Anche per i giornali moderati la violenza è solo «fascista»

Liberi di farlo, ci mancherebbe. A patto, però, che poi la smettano di menarcela sulla dittatura del pensiero ex-post e neocomunista, di cui si sono sorprendentemente rivelati (peggio ancora se a loro insaputa) comodi e insospettabili reggimoccolo. Intendiamoci: il giudizio storico sul fascismo non c’entra nulla, e sicuramente quello personale di Minzolini, Sallusti e Vecchi sarà sul punto arcinegativo. Quel che stupisce molto, invece, è che se ne siano serviti in modalità fotocopia del Manifesto o di Repubblica. Ora se c’è un indizio rivelatore della soggiacenza ad un’egemonia culturale, è quello di ritrovarsi a pensare e a parlare come il tuo avversario. Anzi, come piace al tuo avversario.

Subire l’egemonia è pensare e parlare come il tuo avversario

Certo, non spetta a noi decidere quale sia quello dei tre direttori, ma se ancora un po’ residua la coincidenza tra elettorato di destra e “lettorato” di quei quotidiani, non abbiamo difficoltà ad immaginare che solo pochi tra quelli che corrono ad acquistarli in edicola abbiano gradito la prosa scelta per censurare l’assalto degli ecoteppistelli rossi alla ministra del governo Meloni. E lasciamo stare il “fascismo degli antifascisti” di pasoliniana memoria o gli aforismi sul tema di un Ennio Flaiano, dal momento che in questa vicenda non c’entrano né scrittori corsari né intellettuali anticonformisti. C’entra, invece, molto più brutalmente, una verità che ci ricorda che imputare alla voce “fascismo” ogni forma di intolleranza è solo un ruffiano inchino alla egemonia cultuale dominante. O forse i tre direttori pensano che i loro editoriali politically correct possano convincere Elly Schlein a prendere le distanze dai fatti di Torino? Ma neanche per idea.
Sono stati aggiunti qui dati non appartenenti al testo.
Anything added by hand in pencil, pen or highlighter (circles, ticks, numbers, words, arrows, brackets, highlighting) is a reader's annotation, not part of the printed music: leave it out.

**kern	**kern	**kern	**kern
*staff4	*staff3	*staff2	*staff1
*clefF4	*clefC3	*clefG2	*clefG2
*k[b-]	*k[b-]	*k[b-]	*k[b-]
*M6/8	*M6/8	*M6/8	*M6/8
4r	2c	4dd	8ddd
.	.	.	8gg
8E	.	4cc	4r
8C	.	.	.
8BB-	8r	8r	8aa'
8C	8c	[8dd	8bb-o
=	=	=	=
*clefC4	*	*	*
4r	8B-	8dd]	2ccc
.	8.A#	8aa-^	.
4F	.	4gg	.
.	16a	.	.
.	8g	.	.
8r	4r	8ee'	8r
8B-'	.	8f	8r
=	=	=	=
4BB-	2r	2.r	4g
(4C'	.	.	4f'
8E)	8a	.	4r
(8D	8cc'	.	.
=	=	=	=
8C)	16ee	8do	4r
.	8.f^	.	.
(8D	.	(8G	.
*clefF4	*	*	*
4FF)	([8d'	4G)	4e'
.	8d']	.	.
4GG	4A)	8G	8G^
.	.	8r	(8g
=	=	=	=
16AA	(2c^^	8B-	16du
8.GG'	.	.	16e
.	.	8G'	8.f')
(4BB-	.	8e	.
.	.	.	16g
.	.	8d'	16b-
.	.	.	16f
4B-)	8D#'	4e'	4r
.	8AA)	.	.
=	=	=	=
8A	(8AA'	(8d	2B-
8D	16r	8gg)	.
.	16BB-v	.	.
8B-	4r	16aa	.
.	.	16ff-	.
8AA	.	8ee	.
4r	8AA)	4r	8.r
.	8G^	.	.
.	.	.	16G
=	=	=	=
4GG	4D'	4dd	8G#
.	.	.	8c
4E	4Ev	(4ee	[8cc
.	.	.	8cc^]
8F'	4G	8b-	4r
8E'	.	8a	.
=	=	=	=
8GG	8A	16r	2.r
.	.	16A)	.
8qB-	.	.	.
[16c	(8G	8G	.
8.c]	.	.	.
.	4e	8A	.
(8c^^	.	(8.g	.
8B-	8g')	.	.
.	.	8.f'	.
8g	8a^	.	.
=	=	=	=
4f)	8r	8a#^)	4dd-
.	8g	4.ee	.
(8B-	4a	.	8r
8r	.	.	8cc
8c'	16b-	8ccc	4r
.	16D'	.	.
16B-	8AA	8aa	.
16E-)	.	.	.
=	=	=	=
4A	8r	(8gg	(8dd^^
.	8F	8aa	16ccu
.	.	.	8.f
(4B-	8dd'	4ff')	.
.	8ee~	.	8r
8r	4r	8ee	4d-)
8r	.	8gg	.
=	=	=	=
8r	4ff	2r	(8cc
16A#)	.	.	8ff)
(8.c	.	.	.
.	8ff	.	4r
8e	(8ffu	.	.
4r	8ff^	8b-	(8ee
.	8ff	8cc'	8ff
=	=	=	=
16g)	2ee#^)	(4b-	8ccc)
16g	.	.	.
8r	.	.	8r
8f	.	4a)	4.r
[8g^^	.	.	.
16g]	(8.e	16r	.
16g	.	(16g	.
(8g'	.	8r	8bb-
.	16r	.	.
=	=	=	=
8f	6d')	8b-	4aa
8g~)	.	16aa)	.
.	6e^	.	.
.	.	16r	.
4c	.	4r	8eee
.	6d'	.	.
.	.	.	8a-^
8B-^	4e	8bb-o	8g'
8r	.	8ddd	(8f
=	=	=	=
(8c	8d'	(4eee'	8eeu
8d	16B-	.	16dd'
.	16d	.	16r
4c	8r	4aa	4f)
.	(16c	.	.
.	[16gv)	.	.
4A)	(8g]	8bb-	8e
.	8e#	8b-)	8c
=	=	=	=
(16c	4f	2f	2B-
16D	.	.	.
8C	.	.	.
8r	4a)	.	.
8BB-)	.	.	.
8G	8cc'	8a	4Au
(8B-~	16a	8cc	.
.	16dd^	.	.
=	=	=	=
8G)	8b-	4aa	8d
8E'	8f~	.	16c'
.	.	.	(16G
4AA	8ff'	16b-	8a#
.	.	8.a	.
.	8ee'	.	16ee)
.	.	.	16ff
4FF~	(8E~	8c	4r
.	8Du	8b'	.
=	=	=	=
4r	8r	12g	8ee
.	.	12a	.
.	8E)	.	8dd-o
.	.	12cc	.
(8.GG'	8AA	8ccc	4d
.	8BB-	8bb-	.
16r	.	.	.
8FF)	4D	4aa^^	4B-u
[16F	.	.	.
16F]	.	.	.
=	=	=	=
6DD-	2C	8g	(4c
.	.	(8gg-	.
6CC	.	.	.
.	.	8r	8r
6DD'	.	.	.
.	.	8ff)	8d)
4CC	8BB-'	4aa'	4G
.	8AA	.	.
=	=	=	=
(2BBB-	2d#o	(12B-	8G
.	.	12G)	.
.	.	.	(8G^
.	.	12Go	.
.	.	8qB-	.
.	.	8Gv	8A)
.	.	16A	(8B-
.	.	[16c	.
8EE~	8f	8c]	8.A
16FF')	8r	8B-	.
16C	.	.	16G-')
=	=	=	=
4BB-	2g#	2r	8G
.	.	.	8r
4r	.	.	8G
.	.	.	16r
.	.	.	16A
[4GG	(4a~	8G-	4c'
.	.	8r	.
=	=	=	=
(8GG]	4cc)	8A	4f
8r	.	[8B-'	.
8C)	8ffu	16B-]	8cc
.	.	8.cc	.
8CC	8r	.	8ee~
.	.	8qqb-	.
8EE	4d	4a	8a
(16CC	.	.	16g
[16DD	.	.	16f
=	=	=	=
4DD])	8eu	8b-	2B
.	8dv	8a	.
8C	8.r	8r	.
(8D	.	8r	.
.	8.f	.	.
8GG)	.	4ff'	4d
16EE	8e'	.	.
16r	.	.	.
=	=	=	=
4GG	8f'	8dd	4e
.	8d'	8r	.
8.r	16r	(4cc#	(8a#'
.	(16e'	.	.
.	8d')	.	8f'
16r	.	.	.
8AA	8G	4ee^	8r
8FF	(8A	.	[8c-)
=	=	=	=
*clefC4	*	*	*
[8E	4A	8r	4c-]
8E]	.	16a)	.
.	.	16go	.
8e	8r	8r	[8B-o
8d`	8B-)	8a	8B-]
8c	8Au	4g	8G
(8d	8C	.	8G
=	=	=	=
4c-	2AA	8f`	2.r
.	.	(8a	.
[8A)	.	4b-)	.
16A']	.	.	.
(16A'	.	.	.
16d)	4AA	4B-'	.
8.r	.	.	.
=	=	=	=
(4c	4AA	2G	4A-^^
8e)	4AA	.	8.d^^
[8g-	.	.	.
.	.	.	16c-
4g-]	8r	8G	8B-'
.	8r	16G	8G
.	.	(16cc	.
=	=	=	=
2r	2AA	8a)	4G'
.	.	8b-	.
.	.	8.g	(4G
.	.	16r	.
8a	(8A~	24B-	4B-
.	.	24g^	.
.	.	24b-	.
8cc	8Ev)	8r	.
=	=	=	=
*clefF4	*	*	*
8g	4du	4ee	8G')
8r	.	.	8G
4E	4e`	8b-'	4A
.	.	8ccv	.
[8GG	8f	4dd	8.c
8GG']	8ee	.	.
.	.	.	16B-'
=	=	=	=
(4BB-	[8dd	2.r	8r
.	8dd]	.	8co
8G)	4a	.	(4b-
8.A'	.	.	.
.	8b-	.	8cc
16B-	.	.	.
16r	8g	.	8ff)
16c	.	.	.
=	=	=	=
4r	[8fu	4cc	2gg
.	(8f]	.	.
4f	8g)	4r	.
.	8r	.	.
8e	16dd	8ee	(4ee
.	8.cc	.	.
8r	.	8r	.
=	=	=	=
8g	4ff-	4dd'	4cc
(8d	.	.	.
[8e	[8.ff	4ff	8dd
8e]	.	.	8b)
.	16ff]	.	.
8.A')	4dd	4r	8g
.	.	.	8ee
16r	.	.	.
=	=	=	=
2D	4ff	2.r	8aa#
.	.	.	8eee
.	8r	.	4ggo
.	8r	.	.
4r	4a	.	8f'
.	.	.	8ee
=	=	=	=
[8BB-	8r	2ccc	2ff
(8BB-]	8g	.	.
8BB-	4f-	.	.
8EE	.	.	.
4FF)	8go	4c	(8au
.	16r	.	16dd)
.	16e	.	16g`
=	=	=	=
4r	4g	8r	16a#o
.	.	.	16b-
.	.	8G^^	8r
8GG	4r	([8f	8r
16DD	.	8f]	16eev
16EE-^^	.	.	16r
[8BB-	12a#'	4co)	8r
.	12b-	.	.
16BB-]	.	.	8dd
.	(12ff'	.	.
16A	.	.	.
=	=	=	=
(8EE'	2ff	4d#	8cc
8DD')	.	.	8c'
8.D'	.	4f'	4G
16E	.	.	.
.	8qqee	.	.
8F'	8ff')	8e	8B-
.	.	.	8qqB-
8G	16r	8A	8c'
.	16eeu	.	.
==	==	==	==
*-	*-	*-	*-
Altro che «contro il coro»

Del resto, perché dovrebbe se persino i giornali della sponda opposta alla sua ne presentano terminologicamente il conto alla parte politica aggredita, la stessa – guarda caso – che l’egemonia culturale di cui prima va, appunto, spacciando come “fascista”. È l’effetto paradossale della “guerra delle parole”. La notizia è che la stiamo perdendo anche per la paura di chiamare le cose con il proprio nome. Una paura che la stampa anticonformista o “contro il coro”, come ancora orgogliosamente rivendica la testata fondata da Indro Montanelli, non dovrebbe conoscere. Così, almeno, credevamo. Evidentemente, c’eravamo illusi. O, più semplicemente, c’eravamo scordati che l’adagio “dagli amici mi guardi Iddio che dai nemici mi guardo io”, per quanto antico, resta sempre attuale.